Les gestionnaires en intendance ont désormais leur CFC pour adultes

Unique en Suisse, une première volée en formation qualifiante a démarré en octobre dernier à Genève

Laurie Josserand Office pour l’orientation, la formation professionnelle et continue (OFPC)

Il est des métiers dont on ne soupçonne pas la dimension sociale, ni le côté technique et encore moins l’aspect pluridisciplinaire: la profession de gestionnaire en intendance (GEI) en est une parfaite illustration. Décoration, administration, accueil, distribution de repas, entretien du linge, aide en cuisine, formation de collaborateurs, élaboration de menus: les tâches sont variées et réclament la maîtrise de compétences avérées.

«Cela s’explique également par la diversité des lieux de travail: appartements de particuliers, établissements médicosociaux, cliniques, cafétéria d’établissements scolaires, foyers, précise Sandra Bissig, présidente de l’OrTra intendance Genève, l’organe faîtier du secteur. Les employeurs ont donc tout intérêt à avoir des professionnels qualifiés, ce qui donne une importance capitale à la question de la formation.»

Pour répondre à ces besoins, plusieurs partenaires (OrTra intendance, Service de la formation continue de l’Office pour l’orientation, la formation professionnelle et continue (OFPC), établissements médico-sociaux) ont lancé, en octobre 2017, une filière CFC de gestionnaire en intendance par la prise en compte des acquis de l’expérience, unique en Suisse.

Formation modulaire

Pour entrer dans le dispositif, l’expérience professionnelle est un prérequis incontournable: cinq ans de pratique sont exigés, dont deux en emploi dans le domaine de l’intendance ou du nettoyage. Les candidats doivent aussi être titulaires d’une attestation fédérale de formation professionnelle (AFP), maîtriser le français et les opérations mathématiques de base.

Autre condition sine qua non: être contribuable à Genève depuis au moins un an, ce qui garantit une prise en charge financière du dispositif. Pour les personnes ne possédant pas de titre du secondaire II, suivre les modules de culture générale est indispensable. «Chaque jeudi soir de 16 h 30 à 20 h, je fréquente l’Ecole de culture générale pour adultes afin de passer les trois modules nécessaires à l’obtention du CFC, explique MarieYvette Mbani, qui vient d’entamer sa formation de GEI après avoir obtenu l’AFP d’employée en intendance par la même voie.

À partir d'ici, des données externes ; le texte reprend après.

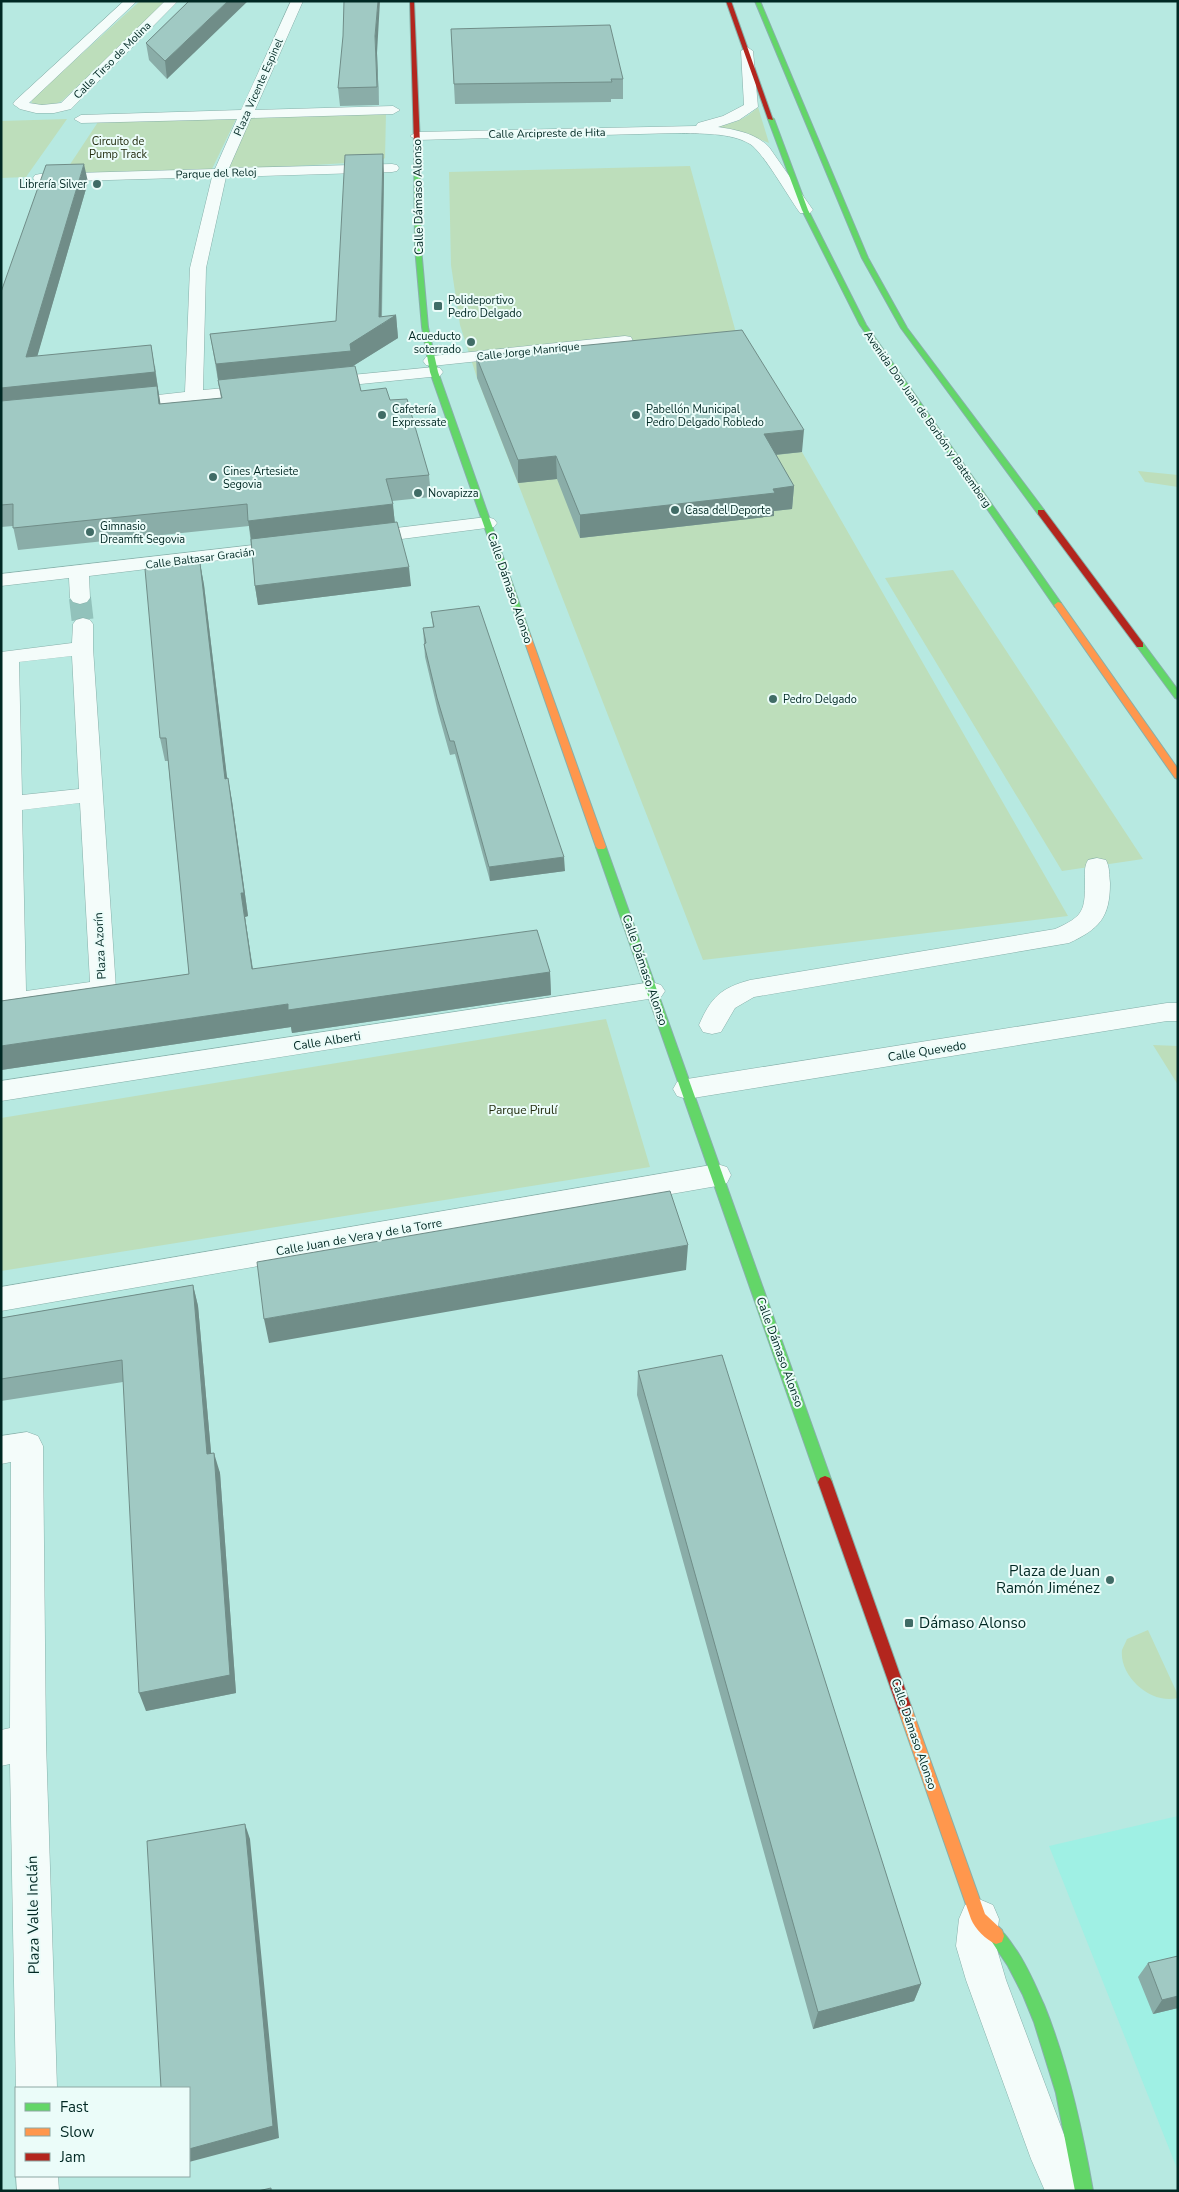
<svg xmlns="http://www.w3.org/2000/svg" width="1179" height="2192" viewBox="0 0 1179 2192" font-family="'Nunito Sans',sans-serif">
	<style>
		.built { fill: #9ff0e4 }
		.green { fill: #bddebb }
		.lines { fill: none; stroke-linecap: round; stroke-linejoin: round }
		.street-tunnel { stroke: #92c2bb; stroke-width: 22; stroke-dasharray: 22 11; stroke-linecap: butt }
		.street-casing { stroke: #87b0aa; stroke-width: 1 }
		.fast-casing { stroke: #87b0aa; stroke-width: 2 }
		.slow-casing { stroke: #87b0aa; stroke-width: 2 }
		.jam-casing { stroke: #87b0aa; stroke-width: 2 }
		.street { fill: #f4fcfa; fill-rule: evenodd }
		.fast { fill: #63d668; fill-rule: evenodd }
		.slow { fill: #ff974d; fill-rule: evenodd }
		.jam { fill: #b3261e; fill-rule: evenodd }
		.wall { fill: #8aada8 }
		.shaded-wall { fill: #708d88 }
		.building { fill: #a0c9c3; stroke: #708d88 }
		.poi-dot { fill: #406c66; stroke: #ebfcf9; stroke-width: 2 }
		.labels { text-anchor: middle; stroke-width: 4; stroke-linejoin: round; paint-order: stroke }
		.far-street-label { font-size: 11px; fill: #002823; stroke: #ebfcf9 }
		.far-park-label { font-size: 11px; fill: #242d0f; stroke: #ebfcf9 }
		.far-poi-label { font-size: 11px; fill: #002823; stroke: #ebfcf9; text-anchor: start }
		.street-label { font-size: 12px; fill: #002823; stroke: #ebfcf9 }
		.park-label { font-size: 12px; fill: #242d0f; stroke: #ebfcf9 }
		.near-poi-label { font-size: 15px; fill: #002823; stroke: #ebfcf9; text-anchor: end }
		.near-street-label { font-size: 15px; fill: #002823; stroke: #ebfcf9 }
	</style>
	<rect width="100%" height="100%" fill="#b7e9e1"/>
	<path class="built" d="M1178,1816v355l-129,-325z"/>
	<path class="green" d="M140,1h27l-105,100 -11,5 -20,-2 2,-6z
		M758,107l11,36 -34,-13 -27,-2c19,-3 35,-6 50,-21z
		M386,113l-1,45 -4,3 -151,9 -1,-4 16,-51z
		M237,117l-25,52 -149,6 37,-56z
		M67,119l-41,58 -25,1v-57z
		M690,166l51,185 61,101 266,464 -365,44 -226,-582 -17,-53 -9,-60 -2,-93z
		M1138,471l40,4v12l-33,-5z
		M953,570l190,289 -81,12 -177,-293z
		M606,1019l44,148 -649,104v-153z
		M1153,1045l25,1v39z
		M1148,1630l30,65v3c-26,7 -59,-21 -56,-48 1,-3 4,-8 5,-11z"/>
	<g class="lines">
		<path class="street-tunnel" d="M80,598l3,26"/>
		<defs>
			<path id="street" d="M124,1h13l-108,102 13,2 19,-2 104,-102h13l-107,108 -17,4h-18l-16,-4 -7,-5 2,-3z
				M291,1h12l-48,109 138,-4 7,4 -7,4 -142,4 -22,50 163,-4 5,1 2,3 -2,3 -5,1 -166,5 -20,91 -3,122 55,-5 6,1 3,4 -3,4 -6,1 -136,14 -6,-1 -3,-4 3,-4 6,-1 63,-7 5,-124 22,-91 -172,5 -5,-1 -2,-3 2,-3 5,-1 175,-5 22,-50 -156,4 -7,-4 7,-4 160,-5z
				M747,47l6,4 5,56 -19,13 -21,7c19,3 37,6 51,20l44,63 -3,3h-10c-11,-15 -37,-61 -50,-69 -20,-12 -51,-10 -73,-11l-260,7 -7,-4 7,-4 279,-6 2,-3 25,-7 21,-11 -3,-54z
				M625,336l6,1 2,4 -2,4 -199,21 -6,-1 -3,-4 3,-4 6,-1z
				M434,367l6,1 3,4 -3,4 -119,12 -6,-1 -3,-4 3,-4 6,-1z
				M487,517l7,2 3,4 -3,4 -131,17 -7,-2 -3,-4 3,-4 7,-2z
				M288,541l7,2 3,4 -3,4 -206,25 1,22 -3,4 -7,2 -7,-2 -3,-4 -1,-20 -68,8v-12z
				M83,618l7,2 3,4v24l23,341 -4,6 -9,3 -90,13 -9,-3 -3,-4v-352l71,-9 1,-19 3,-4zM72,656l7,133 -57,6 -3,-133zM80,803l10,179 -64,9 -4,-181z
				M1097,858l9,2c4,8 3,15 4,23 0,35 -11,46 -41,60l-315,54 -19,11 -14,24 -9,2 -9,-2 -4,-7c12,-28 22,-37 51,-45l305,-51c29,-13 30,-18 30,-49 0,-8 -1,-13 3,-20z
				M652,982l9,3 4,6 -4,6 -660,104v-20z
				M1167,1003h11v18h-11l-480,78 -10,-3 -4,-7 4,-7 10,-3z
				M717,1164l10,3 4,8 -4,8 -10,3 -716,125v-24z
				M27,1432l11,4 5,10 3,296 11,346h-41v2l-6,-326 -9,2v-36l9,-2 1,-266 -10,2v-28z
				M979,1899l14,6 6,14 -3,27 10,34 63,168 20,43h-44l-14,-32 -65,-179 -10,-34 3,-27 6,-14z
				M16,2175l42,1 1,15h-42z"/>
			<path id="fast" d="M755,1h5l108,257 39,70 137,182v4h-6l-137,-186 -39,-70z
				M771,117l3,2 34,91 58,115 195,278v4h-6l-195,-282 -58,-115 -34,-91z
				M417,143l3,2 1,102 7,80 10,45 92,262 -4,3 -4,-3 -92,-262 -8,-45 -7,-80 -1,-102z
				M1140,642l3,1 35,47v9l-3,-1 -39,-53z
				M601,844l5,3 226,635 -2,4 -5,2 -5,-2 -2,-4 -222,-635z
				M996,1928c8,3 13,12 18,19 13,18 21,38 30,58 24,59 38,123 49,186h-18l-19,-98 -22,-71 -11,-27 -15,-29 -20,-30 2,-6z"/>
			<path id="slow" d="M1058,602l3,1 117,166v10l-3,-1 -121,-173z
				M526,631l4,3 76,213 -2,2h-6l-2,-2 -74,-213z
				M905,1702l5,2 2,5 73,205 17,16 2,6 -2,6 -6,2c-10,-4 -21,-15 -25,-25l-73,-210 2,-5z"/>
			<path id="jam" d="M410,1h4l6,144 -3,2 -3,-2z
				M726,1h5l42,119 -5,-1z
				M1038,510h6l99,133v4h-6l-99,-133z
				M825,1476l5,2 2,4 80,227 -2,5 -5,2 -5,-2 -2,-5 -80,-227 2,-4z"/>
		</defs>
		<use href="#street" class="street-casing"/>
		<use href="#fast" class="fast-casing"/>
		<use href="#slow" class="slow-casing"/>
		<use href="#jam" class="jam-casing"/>
		<use href="#street" class="street"/>
		<use href="#fast" class="fast"/>
		<use href="#slow" class="slow"/>
		<use href="#jam" class="jam"/>
	</g>
	<path class="wall" d="M189,1l-22,78 -18,-19 -3,-17z
		M451,29l172,50v20h-12v3l-156,2z
		M377,53l2,52 -39,1 -2,-18z
		M384,174l-2,143 14,-2 2,23 -45,28 8,25 29,9 39,75 2,22 -39,4 3,21 16,64 -153,19 -3,-19 -6,-60 -231,24 -5,-24 -12,1v-235l87,-110 -51,174 118,10 5,38 61,-6 -11,-64 126,-13z
		M476,356l326,96 -26,3 18,31 -2,23 -18,2v5l-194,22 -23,-59 -39,4 -41,-105z
		M200,563l4,22 23,194 5,22 16,115 -3,1 8,52 297,3 1,23 -259,38 -1,-6 -290,43v-69l188,-27 -21,-213h-3l-5,-23z
		M431,612l134,259 -75,10 -35,-127 -5,1 -12,-43 -13,-55 -2,-29 10,-1z
		M193,1285l5,21 13,147 9,20 16,220 -90,18 -23,-329 -122,19v-83z
		M638,1371l283,613 -7,17 -101,28 -176,-634z
		M1148,1963l30,45 -25,6 -15,-37z"/>
	<path class="shaded-wall" d="M228,1h20l-81,78 -2,-18z
		M378,1h2l-3,52 2,52 -4,-69z
		M383,154l1,20 -3,151 15,-10 2,23 -45,28 -134,21 -3,-23 134,-20 29,-27z
		M84,164l4,18 -57,196 -5,-21z
		M151,345l10,62 -160,2v-21z
		M804,430l-2,22 -39,4 1,-22z
		M556,456l1,23 -39,4v-23z
		M794,486l-2,23 -18,2v5l-194,22v-23z
		M393,504l2,22 -143,17 -4,-22z
		M200,563l4,22 26,217 -5,-23z
		M409,567l2,19 -153,19 -3,-19z
		M228,778l4,23 16,115 -3,1 11,75 -4,-23 -11,-76z
		M564,857l1,14 -75,10 -1,-14z
		M550,972l1,23 -259,38 -1,-6 -290,43v-24l287,-42z
		M688,1245l-2,25 -417,73 -5,-24z
		M193,1285l5,21 15,168 -6,-20z
		M214,1453l6,20 16,220 -90,18 -7,-18z
		M245,1824l5,15 29,299 -90,24v-13z
		M921,1984l-7,17 -101,28 5,-17z
		M1178,1996v12l-25,6 9,-14z"/>
	<path class="building" d="M189,1h39l-63,60 -19,-18z
		M344,1h34l-3,35 2,51 -39,1 5,-52z
		M610,25l13,54h-12l1,3 -158,2 -3,-55z
		M383,154l-4,163 17,-2 -46,29 1,7 -135,13 -6,-30 126,-13 9,-166z
		M84,164l-58,193 125,-12 4,27 -154,16v-96l45,-127z
		M742,330l62,100 -40,4 30,52 -21,3 2,4 -195,22 -24,-59 -38,4 -42,-104z
		M355,366l6,25 25,-3 4,12 17,-1 22,76 -43,4 7,25 -145,17 -1,-17 -234,24v-24l-12,1v-104l156,-15 2,18 63,-6 -4,-18z
		M397,522l12,45 -154,19 -4,-47z
		M200,563l25,216 3,-1 16,115h-3l11,76 285,-39 13,42 -262,38v-6l-287,42v-45l188,-27 -23,-236h-6l-15,-169z
		M479,606l85,251 -75,10 -35,-126h-4l-13,-43 -13,-54 2,-1 -3,-15 11,-1 -3,-15z
		M670,1191l18,54 -424,74 -7,-57z
		M193,1285l14,169 7,-1 16,222 -91,18 -17,-333 -121,19v-61z
		M722,1355l199,629 -103,28 -180,-641z
		M245,1824l28,302 -84,23v-61h-28l-14,-247z
		M1178,1956v40l-16,4 -14,-37z
		M271,2188v3h-13z"/>
	<g class="poi-dot">
		<circle cx="97" cy="184" r="5"/>
		<rect x="433" y="301" width="10" height="10" rx="2.5"/>
		<circle cx="471" cy="342" r="5"/>
		<circle cx="382" cy="415" r="5"/>
		<circle cx="636" cy="415" r="5"/>
		<circle cx="213" cy="477" r="5"/>
		<circle cx="418" cy="493" r="5"/>
		<circle cx="675" cy="510" r="5"/>
		<circle cx="90" cy="532" r="5"/>
		<circle cx="773" cy="699" r="5"/>
		<circle cx="1110" cy="1580" r="5"/>
		<rect x="904" y="1618" width="10" height="10" rx="2.5"/>
	</g>
	<g class="labels">
		<g class="far-street-label">
			<text transform="translate(112 60) rotate(-45)" y="4">Calle Tirso de Molina</text>
			<text transform="translate(258 87) rotate(-66)" y="4">Plaza Vicente Espinel</text>
			<text transform="translate(547 133) rotate(-1)" y="4">Calle Arcipreste de Hita</text>
			<text transform="translate(216 173) rotate(-2)" y="4">Parque del Reloj</text>
			<text transform="translate(528 351) rotate(-6)" y="4">Calle Jorge Manrique</text>
			<text transform="translate(928 419) rotate(55)" y="4">Avenida Don Juan de Borbón y Battemberg</text>
			<text transform="translate(200 558) rotate(-7)" y="4">Calle Baltasar Gracián</text>
		</g>
		<g class="far-park-label">
			<text x="118" y="145">Circuito de<tspan x="118" dy="13">Pump Track</tspan></text>
		</g>
		<g class="far-poi-label">
			<text x="87" y="188" text-anchor="end">Librería Silver</text>
			<text x="448" y="304">Polideportivo<tspan x="448" dy="13">Pedro Delgado</tspan></text>
			<text x="461" y="340" text-anchor="end">Acueducto<tspan x="461" dy="13">soterrado</tspan></text>
			<text x="392" y="413">Cafetería<tspan x="392" dy="13">Expressate</tspan></text>
			<text x="646" y="413">Pabellón Municipal<tspan x="646" dy="13">Pedro Delgado Robledo</tspan></text>
			<text x="223" y="475">Cines Artesiete<tspan x="223" dy="13">Segovia</tspan></text>
			<text x="428" y="497">Novapizza</text>
			<text x="685" y="514">Casa del Deporte</text>
			<text x="100" y="530">Gimnasio<tspan x="100" dy="13">Dreamfit Segovia</tspan></text>
			<text x="783" y="703">Pedro Delgado</text>
		</g>
		<g class="street-label">
			<text transform="translate(418 197) rotate(-91)" y="4">Calle Dámaso Alonso</text>
			<text transform="translate(510 588) rotate(71)" y="4">Calle Dámaso Alonso</text>
			<text transform="translate(100 946) rotate(-93)" y="4">Plaza Azorín</text>
			<text transform="translate(645 970) rotate(71)" y="4">Calle Dámaso Alonso</text>
			<text transform="translate(327 1041) rotate(-9)" y="4">Calle Alberti</text>
			<text transform="translate(927 1051) rotate(-9)" y="4">Calle Quevedo</text>
			<text transform="translate(359 1237) rotate(-10)" y="4">Calle Juan de Vera y de la Torre</text>
			<text transform="translate(780 1352) rotate(70)" y="4">Calle Dámaso Alonso</text>
			<text transform="translate(914 1734) rotate(71)" y="4">Calle Dámaso Alonso</text>
		</g>
		<g class="park-label">
			<text x="523" y="1114">Parque Pirulí</text>
		</g>
		<g class="near-poi-label">
			<text x="1100" y="1576">Plaza de Juan<tspan x="1100" dy="17">Ramón Jiménez</tspan></text>
			<text x="919" y="1628" text-anchor="start">Dámaso Alonso</text>
		</g>
		<g class="near-street-label">
			<text transform="translate(33 1915) rotate(-91)" y="5">Plaza Valle Inclán</text>
		</g>
	</g>
	<rect width="1179" height="2192" fill="none" stroke="#002823" stroke-width="5"/>
	<rect x="15" y="2087" width="175" height="90" fill="#ebfcf9" stroke="#8da7a3"/>
	<rect x="25" y="2103" width="25" height="8" fill="#63d668" stroke="#8da7a3"/>
	<text x="60" y="2112" font-size="15" fill="#002823">Fast</text>
	<rect x="25" y="2128" width="25" height="8" fill="#ff974d" stroke="#8da7a3"/>
	<text x="60" y="2137" font-size="15" fill="#002823">Slow</text>
	<rect x="25" y="2153" width="25" height="8" fill="#b3261e" stroke="#8da7a3"/>
	<text x="60" y="2162" font-size="15" fill="#002823">Jam</text>
</svg>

Les journées sont longues, mais le jeu en vaut la chandelle!»

Application pratique

Du côté de la pratique, la formation est basée sur le transfert de compétences et les mises en situation professionnelles. Les intervenants ont donc opté pour des modules professionnels dispensés sur différents lieux de travail. Ainsi, tout au long des deux ans du cursus, l’acquisition des connaissances sur le circuit du linge se fait parfois le week-end dans les ateliers buanderie de l’ORIF Vernier. L’apprentissage de la cuisine, de la plonge et du nettoyage s’effectue au Centre de formation professionnelle, Services et hôtellerierestauration, tandis que l’EMS des Charmilles met à disposition ses locaux pour la théorie (administration, communication) et l’EMS Les Châtaigniers pour l’entraînement au service.

«Manipuler des produits d’entretien chimiques, savoir ce que l’on fait du linge infectieux ou pro poser une collation en fonction de régimes particuliers ne s’improvise pas, insiste Sandra Bissig. La formation permet aux employeurs de gagner du temps et garantit aussi la sécurité des collaborateurs et des personnes prises en charge.»

Savoir communiquer

Par rapport au cursus AFP, la formation CFC accorde une place prépondérante à la communication. «Donner des instructions à des personnes (souvent allophones) qu’on est amené à former, communiquer avec des fournisseurs ou s’entretenir avec des résidents jeunes ou seniors implique différents styles de communication, note Djamal Yazli, employé à la cafétéria de l’Ecole de commerce Raymond-Uldry, qui suit actuellement la formation de GEI. Cette compétence transversale est abordée dans tous les modules du CFC.»

Cette opportunité de faire reconnaître ses compétences est aussi une forme de reconnaissance pour des professionnels de l’ombre qui assurent un sérieux et une qualité de service reconnus et salués. «S’il nous semble tout à fait normal d’entrer dans une institution propre et joliment décorée, c’est aux gestionnaires en intendance qu’on le doit, rappelle Morgane Odier-Gauthier, conseillère au Service de la formation continue de l’OFPC. Sans oublier que l’obtention du CFC leur permet de former leurs collègues et de contribuer ainsi à assurer la relève.»